November: The Rational Human

4 min read

Core idea

Rationality is harmony, not suppression

The common misconception is that being rational means tamping down emotion — a kind of ascetic self-denial that is virtuous but joyless. Greene rejects this. Rationality is the harmony between emotion and thinking, in which feeling supplies the motive force and thinking supplies the direction. Neuroscience supports the point: patients with damage to the emotional centres of the brain become incapable of deciding anything. Without emotion you cannot even begin to be rational.

The higher self versus the lower self

Greene splits human nature into two pulls. The lower self is reactive, defensive, distractable, tribal — the path of least resistance. The higher self is thoughtful, outward, persistent, individuated. The lower self is stronger by default; the higher self emerges only through effort and structure. The November work is a programme for spending more of your hours in the higher self — not by repressing the lower self but by routing its energy into projects, relationships, and goals that compound.

Why it matters

The rational human is buildable

Greene's hope is empirical: throughout history there have been people of high rationality — Pericles, Marcus Aurelius, Lincoln, Darwin, Chekhov, Mead, Buffett — and they share specific qualities you can cultivate. Realistic self-appraisal. Devotion to truth over flattery. Tolerance toward people. The ability to set a goal and reach it. None of these are gifts; all of them are practices. The rational human is not a saint but a particular kind of operator.

You have already been rational — in flashes

Most of us have lived through what Greene calls the maker's mindset — a project with a deadline that demanded all of our focus and made other people's drama feel like static. In those weeks, the lower self quieted. Other emotions felt like interference. We worked, we shipped, we felt better than usual. These episodes are evidence: the rational self is not a stranger. It is a familiar guest you have not learned to invite consistently.

Key takeaways

Mental model

Mental model

Practical application

  1. Lengthen your reaction time. For one month, do not send any emotionally-charged message for at least 24 hours after writing it. Write it; leave it; revisit the next day. Most will be deleted unsent.

  2. Audit the whirlpool. List the three people whose dramas have consumed the most of your week. For each, decide whether you are obligated to engage or whether you have been pulled in. Withdraw from the second category for a month and observe.

  3. Run the envy-to-action conversion. Pick one person whose success you envy. Spend an hour reading or watching their actual work. Write down three specific things they did that you have not done. Schedule one of them this week.

  4. Practice Mitfreude once a day. When someone reports a success — a promotion, a publication, a milestone — respond first with genuine pleasure, not with the comparative thought that floods in next. The skill is starving the comparative thought of oxygen by giving the pleasure-response more time on the field.

  5. Mark your maker's-mindset weeks. Look back over the last year and identify the periods you were most rational. What were you working on? What conditions did you have? Reproduce one of those conditions next month.

Example

The angry email that becomes a strategy memo

Suppose you receive a piece of feedback at work that lands as a personal attack.
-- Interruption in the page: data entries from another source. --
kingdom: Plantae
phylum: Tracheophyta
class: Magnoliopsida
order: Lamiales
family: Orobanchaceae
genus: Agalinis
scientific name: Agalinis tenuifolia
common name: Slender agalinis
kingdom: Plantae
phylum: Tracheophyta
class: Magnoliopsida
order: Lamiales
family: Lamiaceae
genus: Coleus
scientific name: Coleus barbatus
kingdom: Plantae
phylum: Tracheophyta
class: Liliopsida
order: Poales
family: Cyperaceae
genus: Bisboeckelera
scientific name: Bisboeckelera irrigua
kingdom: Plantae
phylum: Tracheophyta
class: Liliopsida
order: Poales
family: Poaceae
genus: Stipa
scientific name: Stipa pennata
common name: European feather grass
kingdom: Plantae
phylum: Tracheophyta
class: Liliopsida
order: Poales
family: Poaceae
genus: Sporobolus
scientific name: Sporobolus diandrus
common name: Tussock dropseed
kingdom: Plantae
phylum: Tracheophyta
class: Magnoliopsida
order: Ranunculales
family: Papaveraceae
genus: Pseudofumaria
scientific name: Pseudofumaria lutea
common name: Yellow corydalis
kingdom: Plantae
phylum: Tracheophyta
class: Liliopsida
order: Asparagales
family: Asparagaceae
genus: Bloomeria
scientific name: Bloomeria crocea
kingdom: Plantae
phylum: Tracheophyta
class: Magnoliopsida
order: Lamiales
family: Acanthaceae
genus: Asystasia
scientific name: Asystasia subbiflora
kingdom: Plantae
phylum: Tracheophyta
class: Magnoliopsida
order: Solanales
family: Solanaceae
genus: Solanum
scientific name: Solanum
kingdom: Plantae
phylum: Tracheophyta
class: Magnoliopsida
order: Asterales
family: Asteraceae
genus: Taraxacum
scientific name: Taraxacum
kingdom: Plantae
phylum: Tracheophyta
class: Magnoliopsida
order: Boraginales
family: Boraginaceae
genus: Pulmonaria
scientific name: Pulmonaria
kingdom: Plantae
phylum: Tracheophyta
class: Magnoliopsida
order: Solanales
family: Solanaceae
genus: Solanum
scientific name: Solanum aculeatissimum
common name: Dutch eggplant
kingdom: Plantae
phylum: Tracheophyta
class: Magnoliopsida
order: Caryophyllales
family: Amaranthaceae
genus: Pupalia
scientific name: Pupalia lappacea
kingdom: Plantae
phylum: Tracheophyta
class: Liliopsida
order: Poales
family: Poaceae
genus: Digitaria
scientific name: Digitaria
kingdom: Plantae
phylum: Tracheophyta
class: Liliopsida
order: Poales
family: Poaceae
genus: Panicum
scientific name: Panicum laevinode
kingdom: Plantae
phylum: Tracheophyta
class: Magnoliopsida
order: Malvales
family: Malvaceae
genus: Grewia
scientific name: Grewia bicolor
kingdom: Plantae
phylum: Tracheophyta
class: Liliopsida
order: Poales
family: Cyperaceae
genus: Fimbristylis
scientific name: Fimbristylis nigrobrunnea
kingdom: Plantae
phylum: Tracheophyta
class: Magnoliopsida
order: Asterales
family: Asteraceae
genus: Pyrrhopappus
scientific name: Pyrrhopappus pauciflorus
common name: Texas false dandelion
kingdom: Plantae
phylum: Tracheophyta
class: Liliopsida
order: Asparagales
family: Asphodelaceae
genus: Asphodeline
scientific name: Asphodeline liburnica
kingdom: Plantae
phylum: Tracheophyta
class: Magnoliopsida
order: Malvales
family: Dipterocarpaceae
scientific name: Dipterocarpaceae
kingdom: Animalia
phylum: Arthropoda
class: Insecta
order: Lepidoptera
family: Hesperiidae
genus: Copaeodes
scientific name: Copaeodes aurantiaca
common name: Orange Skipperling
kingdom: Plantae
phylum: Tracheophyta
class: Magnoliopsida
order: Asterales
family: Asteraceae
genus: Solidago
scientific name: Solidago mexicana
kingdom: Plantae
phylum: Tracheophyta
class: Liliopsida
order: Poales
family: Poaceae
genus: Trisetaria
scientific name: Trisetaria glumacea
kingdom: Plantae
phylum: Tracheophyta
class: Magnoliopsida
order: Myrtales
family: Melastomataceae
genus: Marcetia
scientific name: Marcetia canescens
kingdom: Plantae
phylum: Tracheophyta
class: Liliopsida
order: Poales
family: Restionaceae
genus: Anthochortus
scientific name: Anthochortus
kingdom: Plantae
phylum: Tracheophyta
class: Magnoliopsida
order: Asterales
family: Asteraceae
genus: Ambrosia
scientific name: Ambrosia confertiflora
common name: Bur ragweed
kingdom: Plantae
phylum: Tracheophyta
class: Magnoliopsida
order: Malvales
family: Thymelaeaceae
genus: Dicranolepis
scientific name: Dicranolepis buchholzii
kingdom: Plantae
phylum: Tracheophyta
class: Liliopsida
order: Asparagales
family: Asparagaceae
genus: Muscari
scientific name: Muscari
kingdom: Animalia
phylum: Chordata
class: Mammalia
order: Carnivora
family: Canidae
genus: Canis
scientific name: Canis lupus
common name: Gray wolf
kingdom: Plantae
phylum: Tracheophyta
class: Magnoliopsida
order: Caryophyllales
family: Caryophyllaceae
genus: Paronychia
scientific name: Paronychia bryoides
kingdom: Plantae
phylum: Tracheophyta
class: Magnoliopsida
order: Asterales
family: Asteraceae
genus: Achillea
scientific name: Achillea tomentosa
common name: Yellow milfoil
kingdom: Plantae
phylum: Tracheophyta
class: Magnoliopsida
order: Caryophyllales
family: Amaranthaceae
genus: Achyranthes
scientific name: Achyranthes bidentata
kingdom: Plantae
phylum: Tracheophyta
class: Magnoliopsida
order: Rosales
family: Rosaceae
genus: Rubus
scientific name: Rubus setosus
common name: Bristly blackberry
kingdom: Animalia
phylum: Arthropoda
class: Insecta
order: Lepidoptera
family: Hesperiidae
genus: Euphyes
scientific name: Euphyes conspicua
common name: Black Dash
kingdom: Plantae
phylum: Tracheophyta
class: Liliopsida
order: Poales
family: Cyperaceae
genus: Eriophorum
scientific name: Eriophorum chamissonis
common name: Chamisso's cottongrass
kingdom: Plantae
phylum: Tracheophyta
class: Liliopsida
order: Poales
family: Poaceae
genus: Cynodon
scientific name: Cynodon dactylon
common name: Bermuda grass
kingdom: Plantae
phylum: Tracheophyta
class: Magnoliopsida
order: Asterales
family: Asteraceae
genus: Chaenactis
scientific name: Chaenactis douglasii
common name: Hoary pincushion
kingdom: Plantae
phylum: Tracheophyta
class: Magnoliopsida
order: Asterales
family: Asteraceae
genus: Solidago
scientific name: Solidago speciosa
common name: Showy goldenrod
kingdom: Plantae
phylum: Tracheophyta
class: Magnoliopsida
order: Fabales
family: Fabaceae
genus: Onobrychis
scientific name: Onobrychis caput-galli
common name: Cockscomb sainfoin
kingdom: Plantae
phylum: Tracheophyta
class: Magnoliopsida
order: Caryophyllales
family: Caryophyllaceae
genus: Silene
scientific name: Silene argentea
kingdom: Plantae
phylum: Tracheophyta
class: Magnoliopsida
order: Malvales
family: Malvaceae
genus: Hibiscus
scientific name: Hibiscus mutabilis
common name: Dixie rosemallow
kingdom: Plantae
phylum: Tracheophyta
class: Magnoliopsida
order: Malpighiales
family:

Your blood is up; you draft a reply in your head that catalogues every error in the feedback, every prior incident that proves your colleague is the real problem, every reason this is unjust. The lower-self path is to send some version of that — possibly compressed and softened, but still essentially a defence.

The higher-self path runs differently. You notice you are activated, and you put the response off until tomorrow. Overnight, you ask the harder question: what specifically in the feedback hurt? You find one sentence. You ask: is there a kernel that is accurate? You find a smaller kernel than the feedback claimed, but real. You ask: what would a more useful version of this conversation accomplish — for the project, not for my ego?

The next day you write a different message. You acknowledge the kernel concretely. You ask one question about the part you disagree with rather than refuting it. You propose a small concrete change you can both observe. The conflict de-escalates; the project moves forward; your colleague's view of you improves; and you have spent the energy of the anger on something that compounds rather than on something that drains. The horse pulled the cart somewhere useful, because the rider was awake.